*WHAT YOU HAVE TO DO:* Output only the stretch of the listing that starts at the line containing "#6a6c56; stroke-width: 1" and ends at the line containing "middle; dominant-baseline: central;", reproduced exactly with both ends.
◆ ◆ ◆ ◆
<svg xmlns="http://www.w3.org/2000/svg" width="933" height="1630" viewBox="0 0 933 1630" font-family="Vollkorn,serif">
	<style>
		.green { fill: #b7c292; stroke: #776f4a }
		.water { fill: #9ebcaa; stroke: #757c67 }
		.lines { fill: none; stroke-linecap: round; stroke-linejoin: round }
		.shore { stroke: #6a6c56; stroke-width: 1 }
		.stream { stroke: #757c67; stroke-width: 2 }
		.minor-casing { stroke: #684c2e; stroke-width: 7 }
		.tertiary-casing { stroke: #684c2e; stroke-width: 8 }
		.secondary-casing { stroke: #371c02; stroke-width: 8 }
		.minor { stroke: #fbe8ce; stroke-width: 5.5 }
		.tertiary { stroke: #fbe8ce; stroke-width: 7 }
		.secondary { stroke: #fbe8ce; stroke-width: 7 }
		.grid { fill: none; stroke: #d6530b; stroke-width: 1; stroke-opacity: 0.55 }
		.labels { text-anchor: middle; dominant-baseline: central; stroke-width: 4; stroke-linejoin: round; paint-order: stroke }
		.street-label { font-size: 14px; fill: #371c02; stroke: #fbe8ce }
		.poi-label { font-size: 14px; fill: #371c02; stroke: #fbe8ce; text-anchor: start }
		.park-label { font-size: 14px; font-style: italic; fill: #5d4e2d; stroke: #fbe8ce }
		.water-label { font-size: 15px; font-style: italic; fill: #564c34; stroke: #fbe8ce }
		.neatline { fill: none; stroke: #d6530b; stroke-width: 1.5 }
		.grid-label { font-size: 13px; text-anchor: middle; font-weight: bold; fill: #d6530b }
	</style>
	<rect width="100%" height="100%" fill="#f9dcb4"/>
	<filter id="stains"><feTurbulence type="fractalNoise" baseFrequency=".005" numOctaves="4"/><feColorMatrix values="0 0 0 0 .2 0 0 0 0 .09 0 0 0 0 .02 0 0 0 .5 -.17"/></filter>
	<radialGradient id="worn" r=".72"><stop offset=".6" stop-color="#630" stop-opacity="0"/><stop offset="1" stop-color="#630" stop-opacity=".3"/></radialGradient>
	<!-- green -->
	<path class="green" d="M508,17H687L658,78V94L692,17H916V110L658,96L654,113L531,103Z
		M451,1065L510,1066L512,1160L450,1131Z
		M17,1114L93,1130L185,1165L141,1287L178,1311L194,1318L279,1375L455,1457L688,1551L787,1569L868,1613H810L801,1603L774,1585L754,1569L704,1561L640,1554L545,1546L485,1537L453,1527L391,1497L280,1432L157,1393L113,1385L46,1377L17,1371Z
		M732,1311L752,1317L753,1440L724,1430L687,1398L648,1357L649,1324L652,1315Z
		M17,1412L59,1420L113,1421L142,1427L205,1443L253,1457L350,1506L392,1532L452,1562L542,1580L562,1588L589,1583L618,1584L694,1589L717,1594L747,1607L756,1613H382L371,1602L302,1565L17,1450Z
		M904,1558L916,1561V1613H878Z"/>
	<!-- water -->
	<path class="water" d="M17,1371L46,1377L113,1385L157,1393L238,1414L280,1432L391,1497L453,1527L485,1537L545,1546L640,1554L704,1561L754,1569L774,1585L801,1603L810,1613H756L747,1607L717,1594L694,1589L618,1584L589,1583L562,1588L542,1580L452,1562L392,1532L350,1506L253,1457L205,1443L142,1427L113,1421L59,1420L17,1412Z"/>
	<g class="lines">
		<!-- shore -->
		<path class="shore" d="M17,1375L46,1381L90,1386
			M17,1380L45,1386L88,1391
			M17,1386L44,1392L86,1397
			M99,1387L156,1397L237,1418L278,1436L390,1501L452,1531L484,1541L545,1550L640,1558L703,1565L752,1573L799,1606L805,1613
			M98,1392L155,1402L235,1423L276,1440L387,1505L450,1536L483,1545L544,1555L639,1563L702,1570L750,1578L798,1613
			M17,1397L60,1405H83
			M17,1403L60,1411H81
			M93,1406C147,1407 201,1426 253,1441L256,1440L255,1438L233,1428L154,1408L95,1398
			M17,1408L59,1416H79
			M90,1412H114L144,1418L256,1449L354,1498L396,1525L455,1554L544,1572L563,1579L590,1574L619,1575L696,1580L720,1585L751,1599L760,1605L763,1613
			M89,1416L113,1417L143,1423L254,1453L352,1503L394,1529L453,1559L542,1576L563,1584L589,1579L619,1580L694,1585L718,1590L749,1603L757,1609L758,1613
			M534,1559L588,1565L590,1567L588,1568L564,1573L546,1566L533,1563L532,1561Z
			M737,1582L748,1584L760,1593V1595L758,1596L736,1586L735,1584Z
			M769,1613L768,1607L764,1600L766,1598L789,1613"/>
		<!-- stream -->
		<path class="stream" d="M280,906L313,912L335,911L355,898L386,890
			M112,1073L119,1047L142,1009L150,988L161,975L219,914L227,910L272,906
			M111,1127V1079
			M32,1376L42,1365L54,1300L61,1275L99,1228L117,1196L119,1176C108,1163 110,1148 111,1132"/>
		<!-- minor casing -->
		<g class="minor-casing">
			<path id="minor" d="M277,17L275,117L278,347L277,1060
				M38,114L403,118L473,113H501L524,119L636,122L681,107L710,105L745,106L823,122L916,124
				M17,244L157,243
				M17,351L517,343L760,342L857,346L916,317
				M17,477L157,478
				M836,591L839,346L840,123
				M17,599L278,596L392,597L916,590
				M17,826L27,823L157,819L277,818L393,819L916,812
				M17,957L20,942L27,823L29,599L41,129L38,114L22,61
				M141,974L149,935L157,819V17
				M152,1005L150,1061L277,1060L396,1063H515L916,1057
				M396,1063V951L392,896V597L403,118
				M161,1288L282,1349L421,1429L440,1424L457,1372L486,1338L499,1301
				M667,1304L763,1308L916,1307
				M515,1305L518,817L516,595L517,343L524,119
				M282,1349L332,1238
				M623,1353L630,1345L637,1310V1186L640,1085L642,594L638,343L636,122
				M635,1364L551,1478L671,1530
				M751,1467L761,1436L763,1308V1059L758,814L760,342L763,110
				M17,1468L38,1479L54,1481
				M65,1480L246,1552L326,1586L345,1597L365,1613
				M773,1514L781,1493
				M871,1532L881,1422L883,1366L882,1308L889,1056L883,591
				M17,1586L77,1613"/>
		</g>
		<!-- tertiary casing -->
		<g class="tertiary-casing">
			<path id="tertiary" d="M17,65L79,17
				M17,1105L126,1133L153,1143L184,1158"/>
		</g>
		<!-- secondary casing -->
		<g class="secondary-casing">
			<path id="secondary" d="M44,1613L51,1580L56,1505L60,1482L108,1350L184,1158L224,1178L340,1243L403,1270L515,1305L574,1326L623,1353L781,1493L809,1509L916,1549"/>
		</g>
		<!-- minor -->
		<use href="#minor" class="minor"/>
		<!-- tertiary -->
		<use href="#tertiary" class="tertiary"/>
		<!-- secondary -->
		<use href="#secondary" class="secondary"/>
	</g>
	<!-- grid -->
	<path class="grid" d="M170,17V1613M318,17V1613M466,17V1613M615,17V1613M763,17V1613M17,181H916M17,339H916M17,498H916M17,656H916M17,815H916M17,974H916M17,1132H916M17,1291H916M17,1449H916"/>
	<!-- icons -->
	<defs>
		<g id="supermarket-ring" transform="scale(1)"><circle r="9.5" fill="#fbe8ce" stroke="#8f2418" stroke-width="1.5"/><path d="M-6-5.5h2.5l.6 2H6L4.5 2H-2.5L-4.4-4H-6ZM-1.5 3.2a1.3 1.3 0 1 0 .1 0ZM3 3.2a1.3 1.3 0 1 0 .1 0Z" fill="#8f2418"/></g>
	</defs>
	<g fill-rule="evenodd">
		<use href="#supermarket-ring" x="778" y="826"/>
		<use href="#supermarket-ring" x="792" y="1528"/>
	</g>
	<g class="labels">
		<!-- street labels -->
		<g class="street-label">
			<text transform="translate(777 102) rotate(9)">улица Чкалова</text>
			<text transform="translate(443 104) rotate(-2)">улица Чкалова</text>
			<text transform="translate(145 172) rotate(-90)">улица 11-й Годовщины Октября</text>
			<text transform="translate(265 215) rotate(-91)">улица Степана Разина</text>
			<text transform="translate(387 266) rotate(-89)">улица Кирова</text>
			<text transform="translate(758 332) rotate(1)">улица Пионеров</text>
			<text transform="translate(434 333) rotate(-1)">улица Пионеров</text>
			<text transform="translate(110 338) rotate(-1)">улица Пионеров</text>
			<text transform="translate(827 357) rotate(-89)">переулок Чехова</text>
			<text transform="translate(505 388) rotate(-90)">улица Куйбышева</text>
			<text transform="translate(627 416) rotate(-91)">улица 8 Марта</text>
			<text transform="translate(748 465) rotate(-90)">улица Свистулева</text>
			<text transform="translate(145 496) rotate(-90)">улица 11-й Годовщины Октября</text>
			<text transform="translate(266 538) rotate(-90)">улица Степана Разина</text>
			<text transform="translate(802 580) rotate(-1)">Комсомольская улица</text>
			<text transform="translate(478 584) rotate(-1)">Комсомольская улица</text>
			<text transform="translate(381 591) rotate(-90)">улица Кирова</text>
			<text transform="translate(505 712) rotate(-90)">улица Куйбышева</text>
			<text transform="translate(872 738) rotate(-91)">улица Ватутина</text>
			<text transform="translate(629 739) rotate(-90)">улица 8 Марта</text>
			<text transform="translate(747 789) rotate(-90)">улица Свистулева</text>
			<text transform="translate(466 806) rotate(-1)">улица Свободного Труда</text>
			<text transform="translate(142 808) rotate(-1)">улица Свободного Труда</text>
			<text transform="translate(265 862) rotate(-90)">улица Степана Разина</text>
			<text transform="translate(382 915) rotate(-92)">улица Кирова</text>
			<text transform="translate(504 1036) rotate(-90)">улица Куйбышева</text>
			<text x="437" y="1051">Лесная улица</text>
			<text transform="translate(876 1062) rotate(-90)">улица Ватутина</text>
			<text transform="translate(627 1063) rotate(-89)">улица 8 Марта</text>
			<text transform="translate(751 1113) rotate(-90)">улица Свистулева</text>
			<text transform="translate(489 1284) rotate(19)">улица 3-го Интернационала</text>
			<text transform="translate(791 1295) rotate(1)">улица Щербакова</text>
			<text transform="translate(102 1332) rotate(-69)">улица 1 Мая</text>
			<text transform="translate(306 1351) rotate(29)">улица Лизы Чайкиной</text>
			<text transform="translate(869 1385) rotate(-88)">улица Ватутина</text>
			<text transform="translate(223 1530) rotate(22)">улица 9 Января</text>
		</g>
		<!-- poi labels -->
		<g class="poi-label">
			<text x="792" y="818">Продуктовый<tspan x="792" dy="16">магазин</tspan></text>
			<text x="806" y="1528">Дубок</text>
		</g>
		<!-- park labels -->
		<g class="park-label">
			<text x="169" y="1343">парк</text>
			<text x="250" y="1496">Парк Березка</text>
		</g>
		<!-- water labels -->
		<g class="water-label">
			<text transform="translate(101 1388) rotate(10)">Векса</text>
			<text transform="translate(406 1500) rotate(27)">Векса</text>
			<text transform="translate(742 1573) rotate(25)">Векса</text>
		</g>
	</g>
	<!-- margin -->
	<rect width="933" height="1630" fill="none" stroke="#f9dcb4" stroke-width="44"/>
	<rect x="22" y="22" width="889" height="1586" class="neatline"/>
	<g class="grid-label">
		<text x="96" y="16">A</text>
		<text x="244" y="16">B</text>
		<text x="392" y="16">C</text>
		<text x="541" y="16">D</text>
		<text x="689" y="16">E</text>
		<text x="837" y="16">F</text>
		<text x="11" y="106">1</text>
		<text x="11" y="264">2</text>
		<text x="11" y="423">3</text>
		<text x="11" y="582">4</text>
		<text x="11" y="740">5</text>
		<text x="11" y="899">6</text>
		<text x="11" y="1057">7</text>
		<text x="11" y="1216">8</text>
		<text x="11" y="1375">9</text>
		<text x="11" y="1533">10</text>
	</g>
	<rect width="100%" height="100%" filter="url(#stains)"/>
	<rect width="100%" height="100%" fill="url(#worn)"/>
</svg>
◆ ◆ ◆ ◆
*REPLY TO THE TASK:*
		.shore { stroke: #6a6c56; stroke-width: 1 }
		.stream { stroke: #757c67; stroke-width: 2 }
		.minor-casing { stroke: #684c2e; stroke-width: 7 }
		.tertiary-casing { stroke: #684c2e; stroke-width: 8 }
		.secondary-casing { stroke: #371c02; stroke-width: 8 }
		.minor { stroke: #fbe8ce; stroke-width: 5.5 }
		.tertiary { stroke: #fbe8ce; stroke-width: 7 }
		.secondary { stroke: #fbe8ce; stroke-width: 7 }
		.grid { fill: none; stroke: #d6530b; stroke-width: 1; stroke-opacity: 0.55 }
		.labels { text-anchor: middle; dominant-baseline: central; stroke-width: 4; stroke-linejoin: round; paint-order: stroke }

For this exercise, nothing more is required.